### Liste des tâches
1/ Dans l'article sur les étudiants baby-sitters, à quel emploi ces étudiants jugent-ils le baby-sitting préférable ?
2/ Poursuivez l'article sur les étudiants baby-sitters à partir de sa dernière phrase.

### Extrait du texte
"""
Ma baby-sitter est un Nobel

Presse

Les étudiants en cursus supérieur ont la cote

Pas de panique pour autant : trouver une jeune fille (ou un jeune homme) à l'université, voire en filière sélective, pour assurer les sorties d'école du rejeton, ou pour s'occuper de lui le temps d'une soirée, ne relève pas de l'impossible. Même si l'on ne dispose pas de chiffres - travail au noir fréquent oblige -, il semble que les étudiants en cursus supérieur soient d'ailleurs de plus en plus attirés par le job. Il est vrai que celui-ci ne manque pas d'attraits. Parmi les avantages fréquemment cités : la "flexibilité des horaires", la "possibilité de potasser ses cours, une fois la marmaille couchée", mais aussi la "dimension humaine de la tâche", la "satisfaction de transmettre son savoir", et même "une première expérience pas inintéressante de leur futur rôle de parents". Mieux que de travailler dans un fast-food, disent-ils à l'unisson.
"""
### Entrées extraites
"""
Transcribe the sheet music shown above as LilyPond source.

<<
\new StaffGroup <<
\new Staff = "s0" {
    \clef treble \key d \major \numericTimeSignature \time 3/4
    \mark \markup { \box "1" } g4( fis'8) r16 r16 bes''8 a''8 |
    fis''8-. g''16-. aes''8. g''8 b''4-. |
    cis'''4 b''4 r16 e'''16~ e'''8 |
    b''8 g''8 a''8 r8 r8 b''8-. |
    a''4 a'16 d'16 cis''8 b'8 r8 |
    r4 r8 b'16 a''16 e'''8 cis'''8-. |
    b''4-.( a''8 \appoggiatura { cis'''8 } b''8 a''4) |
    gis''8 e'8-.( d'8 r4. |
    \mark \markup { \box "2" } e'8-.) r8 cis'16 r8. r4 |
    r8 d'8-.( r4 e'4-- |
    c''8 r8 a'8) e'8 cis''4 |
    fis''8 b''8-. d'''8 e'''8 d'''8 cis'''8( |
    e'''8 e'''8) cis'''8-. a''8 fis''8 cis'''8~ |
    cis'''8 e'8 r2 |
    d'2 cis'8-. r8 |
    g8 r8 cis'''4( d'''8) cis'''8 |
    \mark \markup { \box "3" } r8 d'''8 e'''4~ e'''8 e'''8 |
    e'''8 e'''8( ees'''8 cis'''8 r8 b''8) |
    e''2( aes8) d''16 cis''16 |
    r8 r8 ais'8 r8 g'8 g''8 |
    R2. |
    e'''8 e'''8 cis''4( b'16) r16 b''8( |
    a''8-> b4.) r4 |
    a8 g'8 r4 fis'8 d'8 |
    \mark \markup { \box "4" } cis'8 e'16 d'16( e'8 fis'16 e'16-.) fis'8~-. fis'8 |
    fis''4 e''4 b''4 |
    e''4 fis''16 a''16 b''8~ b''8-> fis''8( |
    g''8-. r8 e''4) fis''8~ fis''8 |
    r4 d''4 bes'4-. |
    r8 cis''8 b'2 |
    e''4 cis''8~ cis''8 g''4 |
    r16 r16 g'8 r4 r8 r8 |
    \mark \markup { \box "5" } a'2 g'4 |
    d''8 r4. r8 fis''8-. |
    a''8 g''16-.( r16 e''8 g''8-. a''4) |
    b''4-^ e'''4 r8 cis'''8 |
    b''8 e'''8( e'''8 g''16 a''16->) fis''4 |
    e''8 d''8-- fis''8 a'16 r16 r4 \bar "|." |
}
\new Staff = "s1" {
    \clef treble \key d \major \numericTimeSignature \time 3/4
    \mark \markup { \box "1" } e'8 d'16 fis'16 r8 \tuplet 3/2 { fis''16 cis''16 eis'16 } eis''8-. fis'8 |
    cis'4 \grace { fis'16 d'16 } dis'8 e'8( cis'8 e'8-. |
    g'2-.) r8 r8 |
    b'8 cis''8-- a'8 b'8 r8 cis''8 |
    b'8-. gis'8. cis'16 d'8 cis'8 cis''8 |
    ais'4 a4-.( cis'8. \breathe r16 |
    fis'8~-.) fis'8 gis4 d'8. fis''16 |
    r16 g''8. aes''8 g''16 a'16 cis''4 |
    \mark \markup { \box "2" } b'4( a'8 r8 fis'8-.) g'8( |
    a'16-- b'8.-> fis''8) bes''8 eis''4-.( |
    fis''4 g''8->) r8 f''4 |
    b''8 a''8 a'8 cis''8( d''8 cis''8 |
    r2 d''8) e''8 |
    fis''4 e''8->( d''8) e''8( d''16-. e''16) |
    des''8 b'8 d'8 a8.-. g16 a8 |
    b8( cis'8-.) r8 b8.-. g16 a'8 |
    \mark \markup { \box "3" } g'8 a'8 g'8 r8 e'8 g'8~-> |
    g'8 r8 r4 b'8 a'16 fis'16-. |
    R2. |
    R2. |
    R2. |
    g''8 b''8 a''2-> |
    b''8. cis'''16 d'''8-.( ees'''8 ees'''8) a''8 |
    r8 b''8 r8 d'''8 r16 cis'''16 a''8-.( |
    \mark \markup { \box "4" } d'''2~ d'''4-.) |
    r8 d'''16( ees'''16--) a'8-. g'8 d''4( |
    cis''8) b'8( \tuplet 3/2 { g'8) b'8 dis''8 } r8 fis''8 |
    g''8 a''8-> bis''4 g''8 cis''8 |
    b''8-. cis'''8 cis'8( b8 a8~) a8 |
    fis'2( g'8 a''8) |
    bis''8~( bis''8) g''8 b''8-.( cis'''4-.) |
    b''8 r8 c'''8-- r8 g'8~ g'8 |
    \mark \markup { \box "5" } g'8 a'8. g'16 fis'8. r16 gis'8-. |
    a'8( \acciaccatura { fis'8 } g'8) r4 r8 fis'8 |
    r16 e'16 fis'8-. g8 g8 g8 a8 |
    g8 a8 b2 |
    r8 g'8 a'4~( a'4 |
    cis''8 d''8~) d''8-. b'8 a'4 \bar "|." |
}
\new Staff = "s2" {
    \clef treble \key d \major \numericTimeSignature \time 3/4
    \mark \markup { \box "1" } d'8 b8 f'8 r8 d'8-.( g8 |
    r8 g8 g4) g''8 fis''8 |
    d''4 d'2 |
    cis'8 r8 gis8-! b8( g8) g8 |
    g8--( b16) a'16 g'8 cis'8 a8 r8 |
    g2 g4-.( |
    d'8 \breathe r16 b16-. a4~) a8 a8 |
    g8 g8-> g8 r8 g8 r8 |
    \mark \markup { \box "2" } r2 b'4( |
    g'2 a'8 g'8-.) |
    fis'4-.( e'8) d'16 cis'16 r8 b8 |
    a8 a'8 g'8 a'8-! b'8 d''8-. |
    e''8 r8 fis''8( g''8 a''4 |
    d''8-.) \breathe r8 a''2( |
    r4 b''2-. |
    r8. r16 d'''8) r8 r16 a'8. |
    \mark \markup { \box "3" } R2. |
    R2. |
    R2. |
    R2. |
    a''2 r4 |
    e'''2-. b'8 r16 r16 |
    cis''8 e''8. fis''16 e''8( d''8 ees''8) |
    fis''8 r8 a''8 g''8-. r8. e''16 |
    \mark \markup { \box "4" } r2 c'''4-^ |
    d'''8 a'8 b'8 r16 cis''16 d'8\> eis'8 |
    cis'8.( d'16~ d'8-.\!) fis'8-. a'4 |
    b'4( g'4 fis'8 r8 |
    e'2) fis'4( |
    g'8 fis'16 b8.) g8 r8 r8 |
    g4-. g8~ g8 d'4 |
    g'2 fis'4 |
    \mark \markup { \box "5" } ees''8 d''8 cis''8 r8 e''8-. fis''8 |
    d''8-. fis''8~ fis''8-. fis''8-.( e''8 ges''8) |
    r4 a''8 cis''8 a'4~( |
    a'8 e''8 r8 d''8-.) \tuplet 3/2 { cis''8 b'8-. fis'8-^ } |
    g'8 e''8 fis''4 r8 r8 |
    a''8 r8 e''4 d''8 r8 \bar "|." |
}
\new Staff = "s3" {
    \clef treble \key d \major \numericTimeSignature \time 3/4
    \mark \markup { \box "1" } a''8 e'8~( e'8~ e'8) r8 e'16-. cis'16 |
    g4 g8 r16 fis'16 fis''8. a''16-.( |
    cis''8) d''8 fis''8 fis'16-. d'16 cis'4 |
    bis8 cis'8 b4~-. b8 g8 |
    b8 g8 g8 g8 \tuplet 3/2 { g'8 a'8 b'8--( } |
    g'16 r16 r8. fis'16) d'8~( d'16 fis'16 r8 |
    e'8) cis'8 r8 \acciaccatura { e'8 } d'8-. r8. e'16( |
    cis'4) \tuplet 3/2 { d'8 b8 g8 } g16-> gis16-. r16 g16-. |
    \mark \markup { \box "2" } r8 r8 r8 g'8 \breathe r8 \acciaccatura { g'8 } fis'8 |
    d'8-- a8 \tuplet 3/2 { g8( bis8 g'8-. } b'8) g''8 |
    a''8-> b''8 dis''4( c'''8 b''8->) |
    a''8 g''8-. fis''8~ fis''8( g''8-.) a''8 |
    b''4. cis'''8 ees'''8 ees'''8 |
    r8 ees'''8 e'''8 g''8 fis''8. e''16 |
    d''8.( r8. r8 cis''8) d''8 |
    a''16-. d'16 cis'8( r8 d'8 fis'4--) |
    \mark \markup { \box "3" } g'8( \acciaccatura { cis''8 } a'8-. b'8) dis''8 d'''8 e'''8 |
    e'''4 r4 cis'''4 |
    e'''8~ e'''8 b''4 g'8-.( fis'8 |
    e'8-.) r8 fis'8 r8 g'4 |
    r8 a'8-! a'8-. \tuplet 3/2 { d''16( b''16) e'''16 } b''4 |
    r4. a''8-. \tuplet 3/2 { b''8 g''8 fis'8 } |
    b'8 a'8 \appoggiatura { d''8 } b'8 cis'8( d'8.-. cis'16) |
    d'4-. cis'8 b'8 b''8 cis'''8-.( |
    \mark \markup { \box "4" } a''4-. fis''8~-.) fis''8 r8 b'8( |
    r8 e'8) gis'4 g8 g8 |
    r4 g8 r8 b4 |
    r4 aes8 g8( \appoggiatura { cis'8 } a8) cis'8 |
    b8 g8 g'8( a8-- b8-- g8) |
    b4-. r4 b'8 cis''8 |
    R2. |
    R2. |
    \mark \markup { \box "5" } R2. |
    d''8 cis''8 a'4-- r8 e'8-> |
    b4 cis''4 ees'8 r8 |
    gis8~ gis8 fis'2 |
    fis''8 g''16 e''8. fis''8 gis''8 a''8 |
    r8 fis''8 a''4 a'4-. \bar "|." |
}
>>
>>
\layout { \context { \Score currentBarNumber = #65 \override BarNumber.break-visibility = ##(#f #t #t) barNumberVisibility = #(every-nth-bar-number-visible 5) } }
"""
### Liste des réponses
1/ Au travail dans un fast-food.

2/
Et ça tombe bien, car les familles, elles, adorent faire affaire avec eux. Marie Blanc, fondatrice de Déclic Eveil, une autre agence de garde de luxe à domicile, est formelle : 

"Les masters et les doctorats ont la cote, tout comme les jeunes qui pratiquent un instrument de musique ou ceux qui parlent plusieurs langues étrangères."